##### Dataset content #####
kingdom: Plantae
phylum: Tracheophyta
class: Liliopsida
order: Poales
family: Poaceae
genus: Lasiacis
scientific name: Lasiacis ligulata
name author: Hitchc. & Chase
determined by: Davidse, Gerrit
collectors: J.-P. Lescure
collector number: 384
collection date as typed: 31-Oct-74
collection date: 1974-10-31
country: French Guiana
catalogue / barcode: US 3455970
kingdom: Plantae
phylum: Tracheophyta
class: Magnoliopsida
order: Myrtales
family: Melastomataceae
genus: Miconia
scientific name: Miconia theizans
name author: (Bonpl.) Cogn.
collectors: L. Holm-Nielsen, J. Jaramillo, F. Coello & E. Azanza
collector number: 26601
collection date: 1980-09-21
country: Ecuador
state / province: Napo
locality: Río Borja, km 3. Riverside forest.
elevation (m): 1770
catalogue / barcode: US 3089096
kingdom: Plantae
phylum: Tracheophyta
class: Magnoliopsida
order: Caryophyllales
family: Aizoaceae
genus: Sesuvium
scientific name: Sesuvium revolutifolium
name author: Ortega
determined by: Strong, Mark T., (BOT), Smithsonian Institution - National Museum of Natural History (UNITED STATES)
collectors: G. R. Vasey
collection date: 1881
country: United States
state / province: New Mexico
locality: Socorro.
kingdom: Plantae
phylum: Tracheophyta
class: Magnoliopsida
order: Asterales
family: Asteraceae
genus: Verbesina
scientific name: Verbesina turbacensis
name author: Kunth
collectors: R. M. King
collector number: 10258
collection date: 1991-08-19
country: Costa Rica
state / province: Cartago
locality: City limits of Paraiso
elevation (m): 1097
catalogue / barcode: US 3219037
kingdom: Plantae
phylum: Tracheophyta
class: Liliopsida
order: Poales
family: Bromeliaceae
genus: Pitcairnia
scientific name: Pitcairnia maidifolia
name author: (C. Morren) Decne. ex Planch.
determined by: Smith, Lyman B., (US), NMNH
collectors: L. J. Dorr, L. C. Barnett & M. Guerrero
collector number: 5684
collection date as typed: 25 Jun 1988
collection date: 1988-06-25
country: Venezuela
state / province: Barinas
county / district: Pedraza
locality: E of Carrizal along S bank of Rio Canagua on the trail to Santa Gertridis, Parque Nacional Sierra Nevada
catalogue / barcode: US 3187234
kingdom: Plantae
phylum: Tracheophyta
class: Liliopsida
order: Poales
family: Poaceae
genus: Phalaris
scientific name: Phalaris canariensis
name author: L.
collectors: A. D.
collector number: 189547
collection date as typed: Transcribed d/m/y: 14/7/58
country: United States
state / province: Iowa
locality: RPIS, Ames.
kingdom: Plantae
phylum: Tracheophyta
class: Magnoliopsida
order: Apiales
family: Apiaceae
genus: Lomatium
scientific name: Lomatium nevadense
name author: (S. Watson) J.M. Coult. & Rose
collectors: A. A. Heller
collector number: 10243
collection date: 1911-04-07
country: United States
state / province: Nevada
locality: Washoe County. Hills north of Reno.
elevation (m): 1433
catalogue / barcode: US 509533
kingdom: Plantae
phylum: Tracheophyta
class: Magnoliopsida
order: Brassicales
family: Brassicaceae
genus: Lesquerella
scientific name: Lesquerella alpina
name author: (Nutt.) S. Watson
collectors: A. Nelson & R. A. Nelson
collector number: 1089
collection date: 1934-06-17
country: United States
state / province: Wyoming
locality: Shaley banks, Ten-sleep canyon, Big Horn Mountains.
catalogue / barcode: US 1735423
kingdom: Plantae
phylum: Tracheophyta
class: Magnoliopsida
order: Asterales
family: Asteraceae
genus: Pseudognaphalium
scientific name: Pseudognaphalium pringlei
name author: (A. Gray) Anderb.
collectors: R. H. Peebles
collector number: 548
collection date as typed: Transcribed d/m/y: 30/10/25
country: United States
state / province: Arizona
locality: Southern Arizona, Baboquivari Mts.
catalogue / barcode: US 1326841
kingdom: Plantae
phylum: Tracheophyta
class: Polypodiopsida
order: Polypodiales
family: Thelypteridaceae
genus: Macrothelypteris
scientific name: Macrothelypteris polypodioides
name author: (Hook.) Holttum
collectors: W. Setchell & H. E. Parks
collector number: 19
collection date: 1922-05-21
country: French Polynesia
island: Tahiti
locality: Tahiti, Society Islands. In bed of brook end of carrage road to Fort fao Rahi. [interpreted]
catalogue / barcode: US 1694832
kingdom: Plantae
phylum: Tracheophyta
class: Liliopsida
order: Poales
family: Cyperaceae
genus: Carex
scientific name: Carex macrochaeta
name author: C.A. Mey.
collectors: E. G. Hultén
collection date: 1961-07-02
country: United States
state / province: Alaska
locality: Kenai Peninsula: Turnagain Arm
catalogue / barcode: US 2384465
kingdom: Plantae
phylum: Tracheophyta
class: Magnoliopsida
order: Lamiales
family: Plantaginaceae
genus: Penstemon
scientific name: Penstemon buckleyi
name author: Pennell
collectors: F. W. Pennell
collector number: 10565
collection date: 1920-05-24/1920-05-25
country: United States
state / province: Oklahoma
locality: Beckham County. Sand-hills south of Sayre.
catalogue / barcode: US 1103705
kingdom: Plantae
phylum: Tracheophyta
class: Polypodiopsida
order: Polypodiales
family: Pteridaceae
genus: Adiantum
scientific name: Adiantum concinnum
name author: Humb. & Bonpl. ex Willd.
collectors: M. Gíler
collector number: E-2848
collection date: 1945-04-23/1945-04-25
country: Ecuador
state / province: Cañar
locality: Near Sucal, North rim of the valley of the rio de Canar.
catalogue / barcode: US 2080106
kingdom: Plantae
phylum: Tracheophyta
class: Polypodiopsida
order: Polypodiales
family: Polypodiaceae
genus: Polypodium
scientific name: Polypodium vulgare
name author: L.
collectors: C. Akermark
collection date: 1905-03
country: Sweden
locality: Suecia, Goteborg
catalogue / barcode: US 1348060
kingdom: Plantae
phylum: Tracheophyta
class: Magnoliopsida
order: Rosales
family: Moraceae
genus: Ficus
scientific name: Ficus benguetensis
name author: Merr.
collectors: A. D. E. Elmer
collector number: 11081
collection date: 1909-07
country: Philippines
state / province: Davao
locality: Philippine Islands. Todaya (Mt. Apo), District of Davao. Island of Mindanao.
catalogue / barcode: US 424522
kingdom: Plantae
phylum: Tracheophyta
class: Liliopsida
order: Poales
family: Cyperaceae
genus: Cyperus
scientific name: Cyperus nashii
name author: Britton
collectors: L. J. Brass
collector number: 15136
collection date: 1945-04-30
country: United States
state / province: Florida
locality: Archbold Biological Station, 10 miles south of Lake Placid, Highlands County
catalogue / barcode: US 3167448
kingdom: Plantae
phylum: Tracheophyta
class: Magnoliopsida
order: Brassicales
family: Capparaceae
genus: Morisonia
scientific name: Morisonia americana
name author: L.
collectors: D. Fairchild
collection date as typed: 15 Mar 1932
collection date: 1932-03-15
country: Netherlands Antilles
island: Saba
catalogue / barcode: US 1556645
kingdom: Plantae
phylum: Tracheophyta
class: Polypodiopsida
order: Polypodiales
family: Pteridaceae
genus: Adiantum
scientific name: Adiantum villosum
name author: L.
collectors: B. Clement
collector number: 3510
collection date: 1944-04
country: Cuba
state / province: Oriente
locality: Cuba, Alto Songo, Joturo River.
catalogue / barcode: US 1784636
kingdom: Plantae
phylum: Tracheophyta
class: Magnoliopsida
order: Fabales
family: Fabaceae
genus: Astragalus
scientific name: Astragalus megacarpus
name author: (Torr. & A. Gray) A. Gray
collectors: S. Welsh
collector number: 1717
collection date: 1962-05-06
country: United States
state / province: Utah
#####
> [Stated exercise]
Put every line of the items, from the line containing "country: Netherlands Antilles" through the line containing "scientific name: Astragalus megacarpus", both inclusive, into a JSON list of strings with one string per line. Leave out any blank lines.

> [Result]
[
  "country: Netherlands Antilles",
  "island: Saba",
  "catalogue / barcode: US 1556645",
  "kingdom: Plantae",
  "phylum: Tracheophyta",
  "class: Polypodiopsida",
  "order: Polypodiales",
  "family: Pteridaceae",
  "genus: Adiantum",
  "scientific name: Adiantum villosum",
  "name author: L.",
  "collectors: B. Clement",
  "collector number: 3510",
  "collection date: 1944-04",
  "country: Cuba",
  "state / province: Oriente",
  "locality: Cuba, Alto Songo, Joturo River.",
  "catalogue / barcode: US 1784636",
  "kingdom: Plantae",
  "phylum: Tracheophyta",
  "class: Magnoliopsida",
  "order: Fabales",
  "family: Fabaceae",
  "genus: Astragalus",
  "scientific name: Astragalus megacarpus"
]